The report details Border Patrol’s “chase and scatter” approach to apprehension that places already-vulnerable migrants—who have been traveling for days with blistered feet in below-zero or 120-degree temperatures and with little food and water—in danger of death. During this phase of apprehension, migrants can be separated from their groups and guides, often dropping their belongings in the process, and chased farther into the wilderness.

These pursuits can last hours “as agents attempt to corral those fleeing on foot into choke points in order to apprehend them,” according to the report. The goal, presumably, is to exhaust them, but if migrants become injured in the process, such as by breaking a foot, they can ultimately die.

“When [migrants] see a Border Patrol agent who is effectively hunting them in the desert with a weapon drawn or in a vehicle or in a military-style helicopter, they run; that’s a natural reaction. But when they run, they are often injured, and that can be the beginning of the end for a lot of people,” said Washington.

This is what some believe happened to a 29-year-old man from El Salvador named Maycol. His family contacted the Migrant Crisis Line, saying he had gone missing the morning of August 27, 2015 in South Texas. A Border Patrol helicopter had spotted his group and during the ensuing chase in the desert, Maycol hurt his foot and was left behind. The last time his family heard from him was via text, when he told them he thought his foot was broken. His whereabouts are still unknown.

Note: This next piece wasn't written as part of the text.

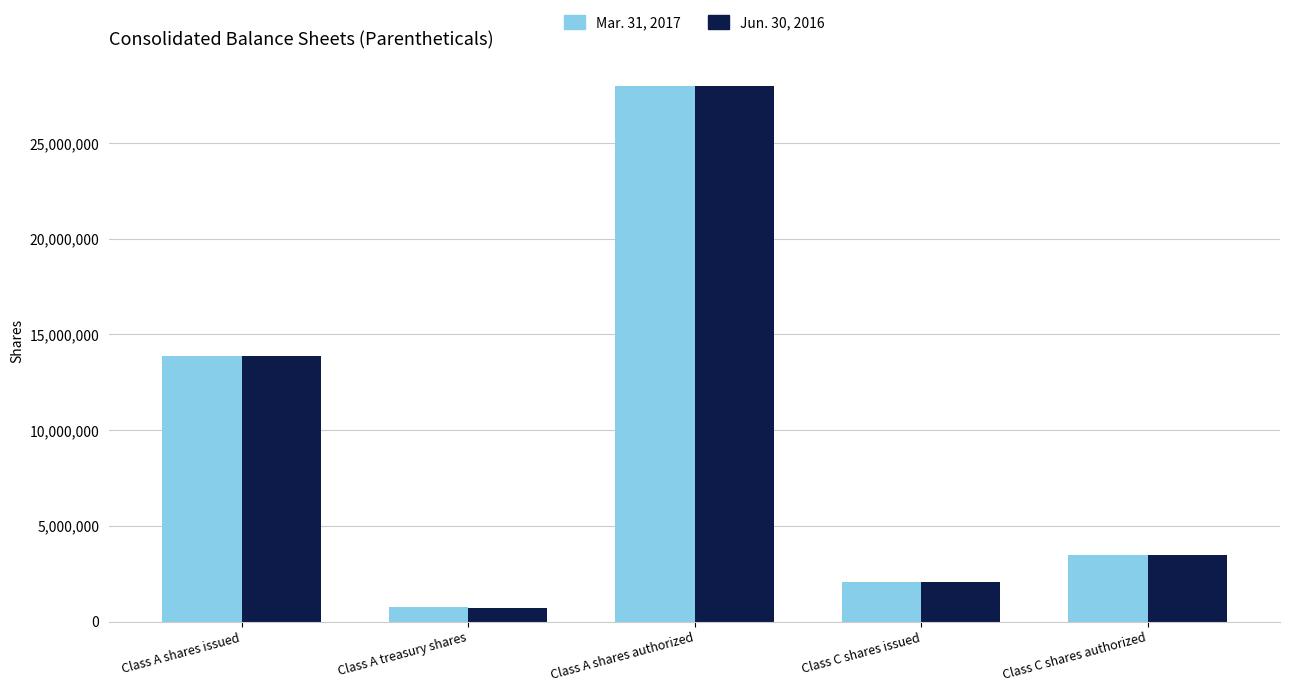

List the labels in order of Mar. 31, 2017 value, smallest first.

Class A treasury shares, Class C shares issued, Class C shares authorized, Class A shares issued, Class A shares authorized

“We don’t think it’s possible for [Border Patrol] to make an attempt at apprehension without endangering migrants’ lives,” Washington said.

A Wound That “Never Closes”

In 2015, Derechos Humanos received more than 1,200 calls from the families of migrants who never made it to their final destinations. Launched in 2013 in response to a growing number of missing-person calls, the hotline coordinators worked in partnership with Águilas del Desierto in California, the Colibrí Center for Human Rights in Tucson, the South Texas Human Rights Center, and the Servicio Jesuita a Migrantes in Mexico, among other groups. The report also notes that every day, consulates and medical examiners’ offices receive a deluge of calls from concerned family members.

Derechos Humanos was recently forced to shut down its Missing Migrant Crisis Line because of a lack of resources.

By the time it shut down earlier this year, it was receiving more than 2,000 calls that it didn’t have the capacity to handle, despite having never advertised its services, explained Washington. Simply through word of mouth and Google searches, concerned families found their way to the hotline. Washington said that he often thinks of the thousands of family members who didn’t know there was anywhere to turn for information, and whose loved ones’ final resting places will never be known.

Washington told Rewire that it’s hard to come by numbers for the disappeared, and perhaps even harder to decide when a person should be marked as disappeared. Derechos Humanos does everything from calling detention centers and morgues to physically looking for people in the desert. The organization considers a case closed when a person’s final whereabouts can be confirmed.

“How do you confirm a disappearance? Maybe they’ll turn up later, but a lot of times they don’t,” he said. “It requires a lot of waiting. If you can’t immediately track the person down, you have to keep following up to see if any new information emerges. Border Patrol puts the number of deaths since 2000 at 6,000; I believe it’s tens of thousands.”

When research began on the Disappeared report a year and a half ago, the authors did not anticipate that Donald Trump would become president-elect or that the Border Patrol’s union, the National Border Patrol Council, would endorse the Republican. An “overwhelming concern,” Washington said, is how Trump’s promises to expand the border and double the number of Border Patrol agents will exacerbate the already catastrophic conditions migrants are facing in the Southwest borderlands.

“If [the United States] double down on these things, if there is more wall pushing [migrants] further into the desert, more Border Patrol agents hunting them, we’re only going to see more deaths and disappearances,” Washington said. “And when they die out there, their families have an open wound, and that wound never closes.”